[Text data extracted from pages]

· · · · ·

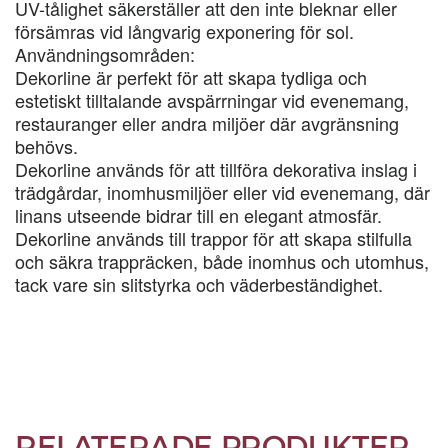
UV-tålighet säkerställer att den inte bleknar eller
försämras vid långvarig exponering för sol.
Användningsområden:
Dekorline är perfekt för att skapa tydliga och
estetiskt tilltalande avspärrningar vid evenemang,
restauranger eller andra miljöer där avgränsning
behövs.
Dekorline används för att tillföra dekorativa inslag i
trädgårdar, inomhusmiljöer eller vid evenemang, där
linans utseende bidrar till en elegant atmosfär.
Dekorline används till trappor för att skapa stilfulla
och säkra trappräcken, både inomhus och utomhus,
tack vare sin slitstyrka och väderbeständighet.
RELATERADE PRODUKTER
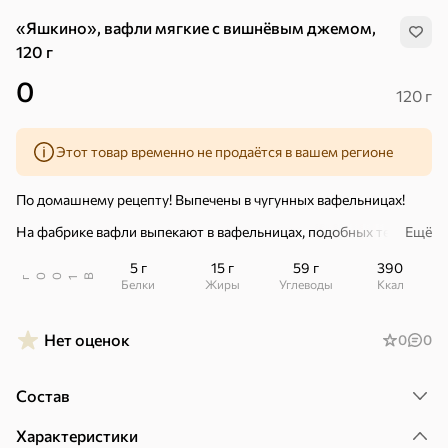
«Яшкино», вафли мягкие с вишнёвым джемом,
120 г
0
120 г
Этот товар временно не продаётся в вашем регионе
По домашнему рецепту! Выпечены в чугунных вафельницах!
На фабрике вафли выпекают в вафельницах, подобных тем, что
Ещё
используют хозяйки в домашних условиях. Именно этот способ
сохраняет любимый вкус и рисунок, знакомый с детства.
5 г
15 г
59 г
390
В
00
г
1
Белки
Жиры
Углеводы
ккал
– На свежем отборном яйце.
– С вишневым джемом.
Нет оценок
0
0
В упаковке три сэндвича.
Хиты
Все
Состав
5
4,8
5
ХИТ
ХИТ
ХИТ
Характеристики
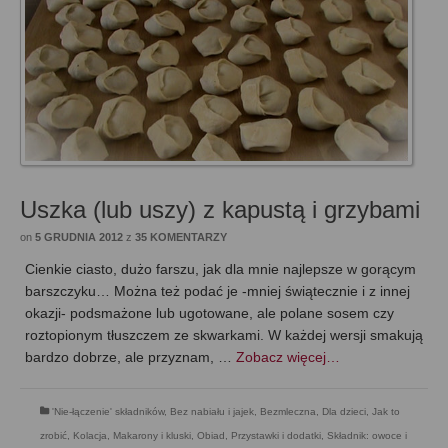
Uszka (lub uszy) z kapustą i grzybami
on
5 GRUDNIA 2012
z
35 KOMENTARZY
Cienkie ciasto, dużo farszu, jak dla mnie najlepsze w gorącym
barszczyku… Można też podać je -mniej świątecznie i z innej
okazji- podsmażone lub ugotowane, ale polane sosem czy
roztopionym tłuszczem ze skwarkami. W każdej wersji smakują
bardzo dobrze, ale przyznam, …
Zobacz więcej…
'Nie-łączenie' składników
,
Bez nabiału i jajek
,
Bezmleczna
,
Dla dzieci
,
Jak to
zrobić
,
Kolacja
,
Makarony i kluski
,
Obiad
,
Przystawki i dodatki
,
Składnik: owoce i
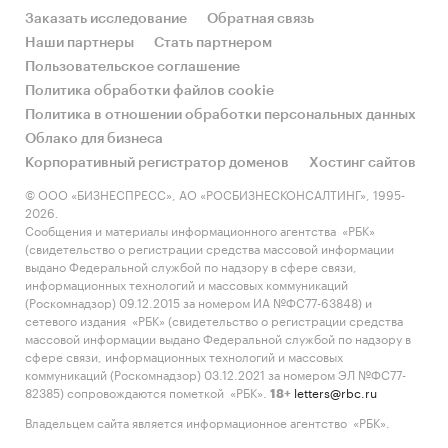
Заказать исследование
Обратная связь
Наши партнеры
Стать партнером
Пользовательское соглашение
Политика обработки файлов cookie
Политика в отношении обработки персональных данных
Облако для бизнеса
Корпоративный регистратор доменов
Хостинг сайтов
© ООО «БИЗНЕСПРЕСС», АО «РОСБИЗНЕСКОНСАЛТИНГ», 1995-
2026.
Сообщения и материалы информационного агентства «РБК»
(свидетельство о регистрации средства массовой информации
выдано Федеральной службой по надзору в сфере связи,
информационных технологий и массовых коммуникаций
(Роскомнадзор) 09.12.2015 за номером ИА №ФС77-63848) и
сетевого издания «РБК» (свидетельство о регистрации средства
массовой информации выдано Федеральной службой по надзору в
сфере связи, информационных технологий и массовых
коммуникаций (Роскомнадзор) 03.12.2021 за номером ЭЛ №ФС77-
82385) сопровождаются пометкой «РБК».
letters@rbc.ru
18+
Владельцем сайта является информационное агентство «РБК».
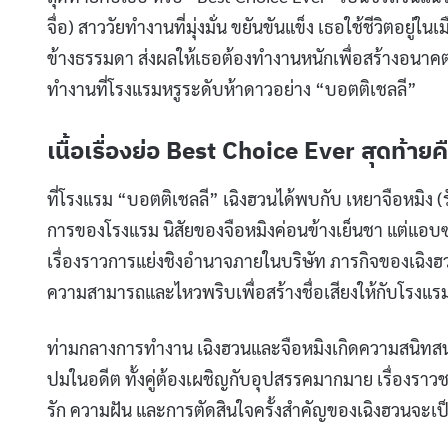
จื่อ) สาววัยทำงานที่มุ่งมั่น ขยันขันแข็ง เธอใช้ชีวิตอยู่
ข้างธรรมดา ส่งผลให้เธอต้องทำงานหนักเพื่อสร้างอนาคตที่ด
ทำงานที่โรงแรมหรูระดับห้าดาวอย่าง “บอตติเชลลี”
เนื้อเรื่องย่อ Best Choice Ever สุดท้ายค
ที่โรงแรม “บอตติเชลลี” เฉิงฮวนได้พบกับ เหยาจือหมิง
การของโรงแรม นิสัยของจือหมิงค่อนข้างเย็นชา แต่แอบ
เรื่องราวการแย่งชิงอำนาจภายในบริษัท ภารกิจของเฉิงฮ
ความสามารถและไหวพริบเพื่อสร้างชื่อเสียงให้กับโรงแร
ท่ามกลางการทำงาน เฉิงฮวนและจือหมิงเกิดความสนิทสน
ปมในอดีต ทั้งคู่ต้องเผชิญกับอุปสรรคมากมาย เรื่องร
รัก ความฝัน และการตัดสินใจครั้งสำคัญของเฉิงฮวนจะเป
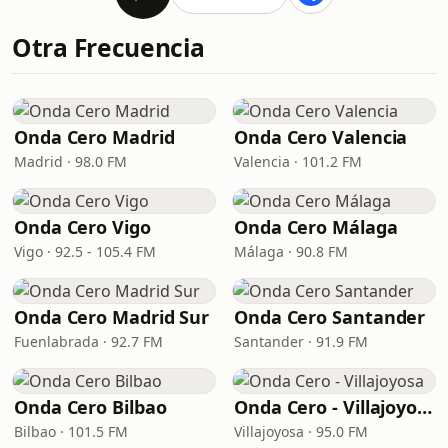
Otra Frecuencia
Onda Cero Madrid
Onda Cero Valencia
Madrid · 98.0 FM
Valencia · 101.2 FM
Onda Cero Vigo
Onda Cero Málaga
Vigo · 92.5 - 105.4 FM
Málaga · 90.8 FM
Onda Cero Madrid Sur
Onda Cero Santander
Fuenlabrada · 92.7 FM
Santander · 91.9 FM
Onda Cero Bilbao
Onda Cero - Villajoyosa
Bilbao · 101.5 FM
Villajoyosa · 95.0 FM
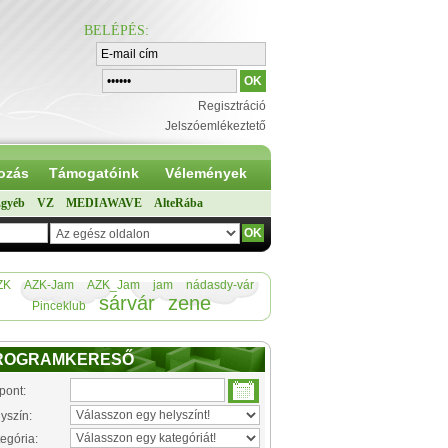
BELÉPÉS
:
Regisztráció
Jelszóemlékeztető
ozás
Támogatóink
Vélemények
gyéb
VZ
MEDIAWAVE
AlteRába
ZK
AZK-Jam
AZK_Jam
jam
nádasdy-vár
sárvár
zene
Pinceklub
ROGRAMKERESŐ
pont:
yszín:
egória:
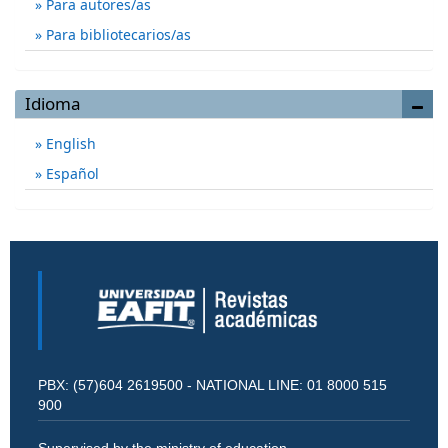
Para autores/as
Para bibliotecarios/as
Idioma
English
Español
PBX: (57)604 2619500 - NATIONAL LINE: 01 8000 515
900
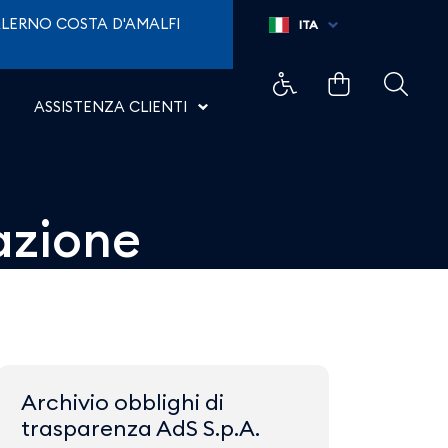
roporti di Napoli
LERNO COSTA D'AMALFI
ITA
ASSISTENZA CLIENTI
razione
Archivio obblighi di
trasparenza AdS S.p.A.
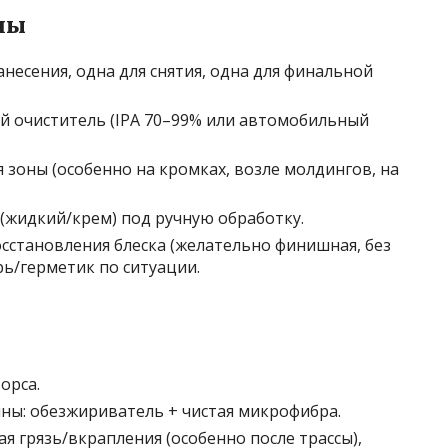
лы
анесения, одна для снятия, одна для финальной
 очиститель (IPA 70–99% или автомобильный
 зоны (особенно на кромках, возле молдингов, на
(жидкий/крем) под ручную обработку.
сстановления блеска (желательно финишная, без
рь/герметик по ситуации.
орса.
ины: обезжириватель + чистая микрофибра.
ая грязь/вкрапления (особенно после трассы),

· · · · ·

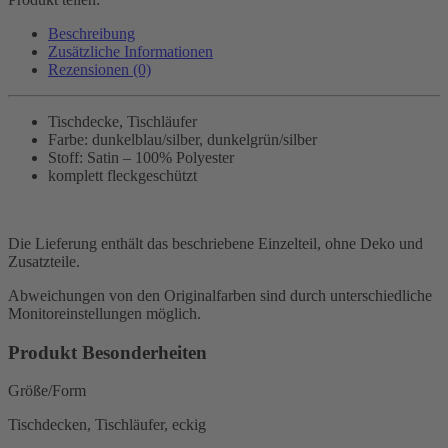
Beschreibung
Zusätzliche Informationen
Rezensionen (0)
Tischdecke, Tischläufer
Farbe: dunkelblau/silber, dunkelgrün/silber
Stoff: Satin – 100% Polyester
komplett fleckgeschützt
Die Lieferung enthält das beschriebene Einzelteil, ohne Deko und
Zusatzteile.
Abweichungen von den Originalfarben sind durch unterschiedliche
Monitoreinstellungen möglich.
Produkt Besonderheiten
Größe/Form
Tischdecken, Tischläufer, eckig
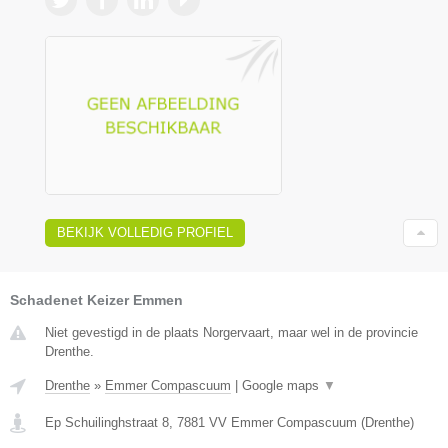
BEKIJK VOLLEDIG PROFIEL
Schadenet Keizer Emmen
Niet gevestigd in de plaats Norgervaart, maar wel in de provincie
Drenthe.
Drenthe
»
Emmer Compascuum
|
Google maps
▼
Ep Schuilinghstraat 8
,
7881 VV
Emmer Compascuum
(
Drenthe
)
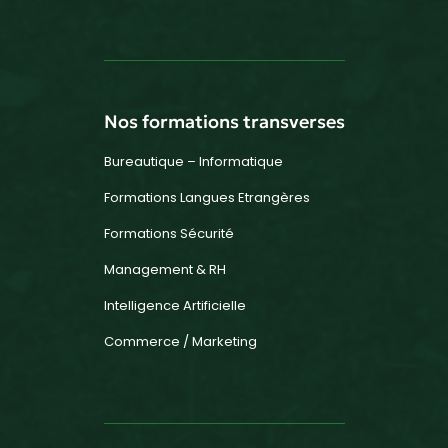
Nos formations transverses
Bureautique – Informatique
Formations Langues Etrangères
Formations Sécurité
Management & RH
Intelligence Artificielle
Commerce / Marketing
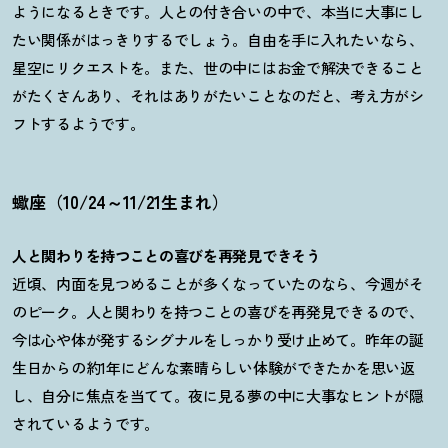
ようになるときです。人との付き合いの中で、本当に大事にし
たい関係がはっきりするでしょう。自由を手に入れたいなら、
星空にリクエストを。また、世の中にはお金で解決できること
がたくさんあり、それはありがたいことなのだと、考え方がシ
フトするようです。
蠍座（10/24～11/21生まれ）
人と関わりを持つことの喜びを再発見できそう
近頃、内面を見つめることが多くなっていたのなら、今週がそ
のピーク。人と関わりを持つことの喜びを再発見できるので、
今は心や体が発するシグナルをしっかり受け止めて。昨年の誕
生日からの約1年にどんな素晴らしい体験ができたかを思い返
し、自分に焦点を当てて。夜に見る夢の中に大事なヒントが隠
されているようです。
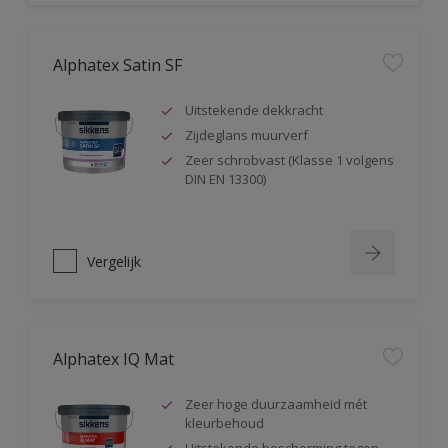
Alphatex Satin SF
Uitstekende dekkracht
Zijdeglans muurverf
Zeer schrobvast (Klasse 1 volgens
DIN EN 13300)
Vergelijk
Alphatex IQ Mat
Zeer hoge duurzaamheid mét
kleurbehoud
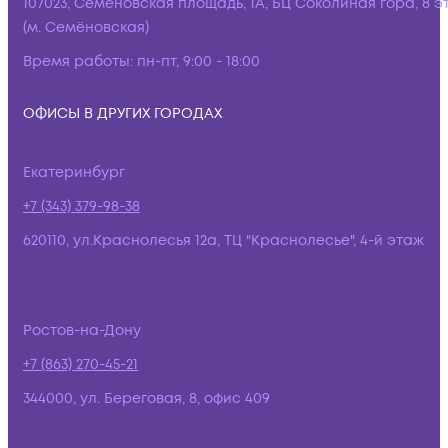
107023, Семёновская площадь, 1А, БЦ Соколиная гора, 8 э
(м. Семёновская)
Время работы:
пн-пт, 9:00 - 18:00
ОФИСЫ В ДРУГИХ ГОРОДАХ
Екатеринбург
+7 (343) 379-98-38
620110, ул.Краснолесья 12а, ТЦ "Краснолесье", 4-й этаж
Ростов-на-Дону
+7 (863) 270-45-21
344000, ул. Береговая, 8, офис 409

· · · · ·

Required action: Render the part of the material that opens with the line containing "ようになるときです。人との付き合いの中で、本当に大事にし" and closes with the line containing "kleurbehoud", both lines included, as a numbered list. Omit blank lines and leave the pictures out.

Output of the task:
1. ようになるときです。人との付き合いの中で、本当に大事にし
2. たい関係がはっきりするでしょう。自由を手に入れたいなら、
3. 星空にリクエストを。また、世の中にはお金で解決できること
4. がたくさんあり、それはありがたいことなのだと、考え方がシ
5. フトするようです。
6. 蠍座（10/24～11/21生まれ）
7. 人と関わりを持つことの喜びを再発見できそう
8. 近頃、内面を見つめることが多くなっていたのなら、今週がそ
9. のピーク。人と関わりを持つことの喜びを再発見できるので、
10. 今は心や体が発するシグナルをしっかり受け止めて。昨年の誕
11. 生日からの約1年にどんな素晴らしい体験ができたかを思い返
12. し、自分に焦点を当てて。夜に見る夢の中に大事なヒントが隠
13. されているようです。
14. Alphatex Satin SF
15. Uitstekende dekkracht
16. Zijdeglans muurverf
17. Zeer schrobvast (Klasse 1 volgens
18. DIN EN 13300)
19. Vergelijk
20. Alphatex IQ Mat
21. Zeer hoge duurzaamheid mét
22. kleurbehoud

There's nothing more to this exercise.